Однако доводы отца Фалалея в учёт приняты не были. Приятели засобирались. Выпили на посошок, захватили бутылку водки, натолкали в целлофановый пакет колбасы, хлеба, солёных огурцов и с видимым усилием потянулись к выходу. Но самое ужасное известие ждало отца Фалалея впереди. Опять же на безальтернативной основе, большинством голосов, было принято решение ехать на "Жигулях" Моисея Аарона.
– Послушайте, Равиль Камильевич, вам не следует браться за управление автомобиля. После такого количества выпитого машину лучше оставить здесь. Прошу не испытывать судьбу. Доедем на такси. И так ходят слухи, что вы за рулём всегда выпивши.
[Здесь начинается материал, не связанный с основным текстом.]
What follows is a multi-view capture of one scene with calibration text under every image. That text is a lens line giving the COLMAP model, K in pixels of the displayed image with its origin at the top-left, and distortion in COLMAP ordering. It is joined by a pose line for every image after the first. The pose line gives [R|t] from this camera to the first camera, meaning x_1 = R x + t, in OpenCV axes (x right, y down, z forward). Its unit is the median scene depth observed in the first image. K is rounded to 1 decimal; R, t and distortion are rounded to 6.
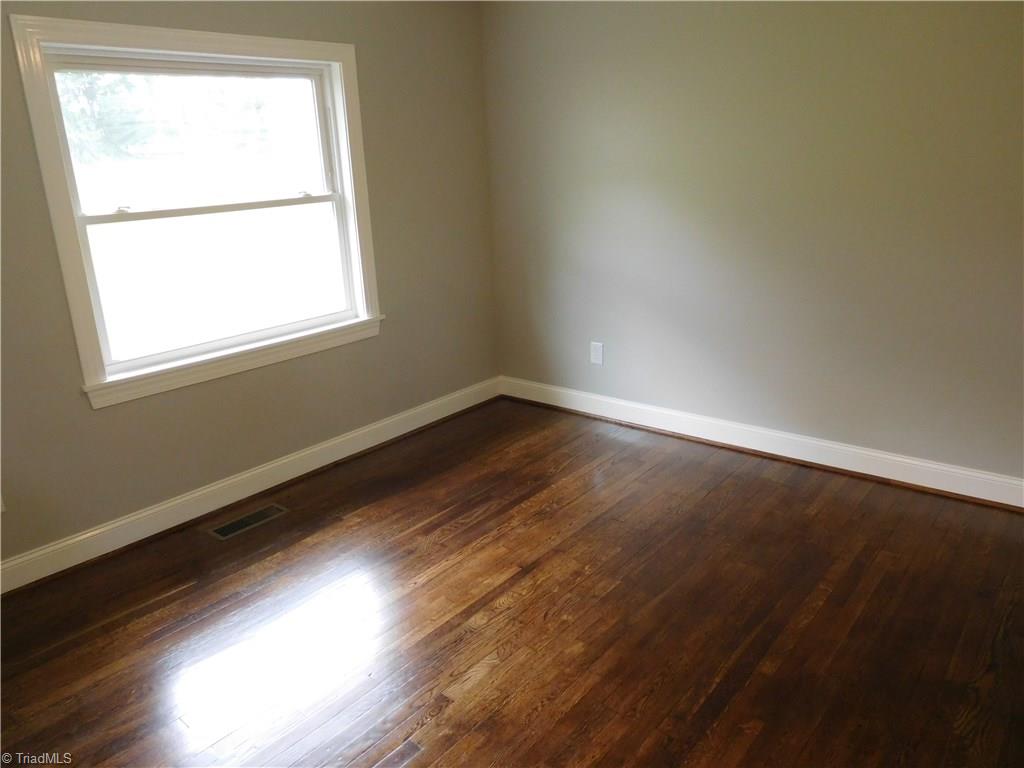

– Глубокоуважаемый отец Фалалей, – начал раввин, – вероятно, небезынтересно вам будет узнать, что по этому поводу сказал Уинстон Черчилль.
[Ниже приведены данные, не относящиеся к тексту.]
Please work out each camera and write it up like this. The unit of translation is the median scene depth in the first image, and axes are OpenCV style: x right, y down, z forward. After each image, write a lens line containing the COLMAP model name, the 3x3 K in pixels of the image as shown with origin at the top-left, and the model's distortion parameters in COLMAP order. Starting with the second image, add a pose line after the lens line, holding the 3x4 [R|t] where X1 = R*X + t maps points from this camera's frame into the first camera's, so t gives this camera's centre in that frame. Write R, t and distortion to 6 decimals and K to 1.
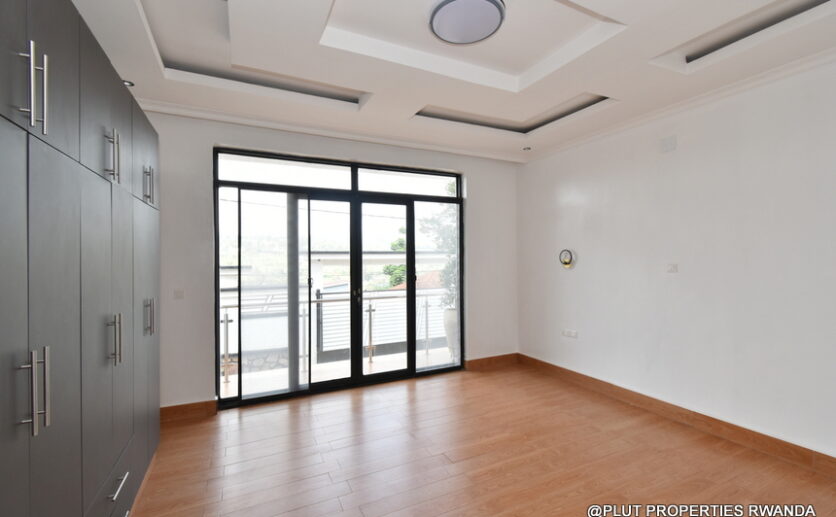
lens RADIAL K [[366.1, 0, 414.0], [0, 366.1, 257.8], [0, 0, 1]] dist [0.003540, -0.001312]
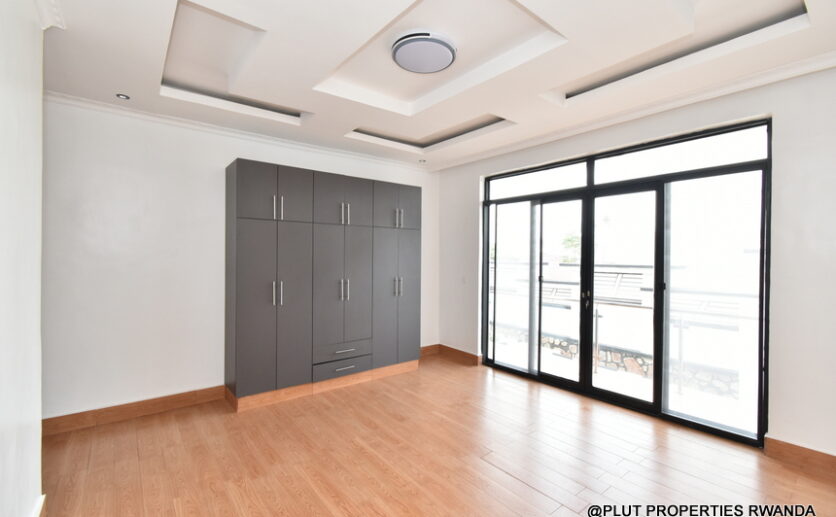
lens RADIAL K [[366.1, 0, 418.3], [0, 366.1, 256.3], [0, 0, 1]] dist [0.003540, -0.001312]
pose [[0.229006, 0.009863, -0.973375, 0.652262], [-0.009881, 0.999921, 0.007808, -0.006588], [0.973375, 0.007830, 0.229085, 0.363082]]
– По поводу алкоголя за рулём?
– И по этому тоже.
– Представьте, даже не догадываюсь.
– Вот цитата: "По свету ходит чудовищное количество лживых домыслов, а самое страшное, что половина из них – чистая правда".
Мулла и раввин расхохотались. Православный священник, в силу экстремальности обстоятельств лишился чувства юмора и загрустил.
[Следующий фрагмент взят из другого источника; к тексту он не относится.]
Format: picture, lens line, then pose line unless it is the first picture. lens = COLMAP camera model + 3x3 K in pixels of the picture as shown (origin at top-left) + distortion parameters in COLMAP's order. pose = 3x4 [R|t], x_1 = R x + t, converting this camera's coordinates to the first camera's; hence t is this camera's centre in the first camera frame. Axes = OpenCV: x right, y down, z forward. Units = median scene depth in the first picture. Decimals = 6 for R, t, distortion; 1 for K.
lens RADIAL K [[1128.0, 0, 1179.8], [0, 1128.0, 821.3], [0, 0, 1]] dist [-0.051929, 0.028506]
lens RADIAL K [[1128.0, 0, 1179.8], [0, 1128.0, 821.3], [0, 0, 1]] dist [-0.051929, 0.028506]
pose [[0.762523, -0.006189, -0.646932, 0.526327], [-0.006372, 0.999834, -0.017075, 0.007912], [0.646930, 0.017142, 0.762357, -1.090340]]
Бестолковые разговоры продолжались долго. Только через пятнадцать минут оппоненты обрели единомыслие. В результате чего, Клирика без лишних церемоний затолкали на заднее сиденье. Следом за радикальным деянием две оставшиеся мировые религии не без труда втиснулись в тесное пространство "шестёрки". Иудаизм ухватился за баранку. Ислам, отвешивая мелкие поклоны, принялся осуществлять полуденный намаз.
Православные верующие с нескрываемым интересом следили за подготовкой к отбытию. В глазах читалась тревога. Не хватало колокольного перезвона и марша "Прощание славянки". Наконец автомобиль с омерзением выплюнул зловонный дух. Тронули. Выхлопными газами заволокло церковный двор. Набожные старухи мелко закрестились.
Ехать решили в больницу, согласно просьбе отца Фалалея.
По улице Мологской до пересечения с переулком Ленина проследовали без приключений. Однако когда подкатили к перекрёстку, затуманенный алкоголем мозг Ибатуллина, потерял цветоощущение и автомобиль выехал на середину проезжей части под красный знак светофора. Белая, с транзитными номерами "Нива", в ужасе шарахнулась вправо, встала на два колеса, чудесным образом совершила вираж в пяти сантиметрах от капота "Жигулей" и, распугивая ошалелых обывателей, по тротуару, выскочила на полосу встречного движения.
– Сволочи! – крикнул в приоткрытое окно Рабинович, – где вы учились ездить? Эту автошколу следует лишить лицензии.
– Михаил Абрамович, не горячитесь – пробормотал Клирик, едва оправившийся от испуга, – посмотрите, в каком состоянии пребывает Равиль Камильевич.
Вцепившийся в руль раввин, на сказанное не реагировал. Во-первых, он не заметил случившегося и, во-вторых, отчего стал плохо проговаривать слова. Уже около трёх минут он пытался произнести: " – позвольте коллеги". Не получалось.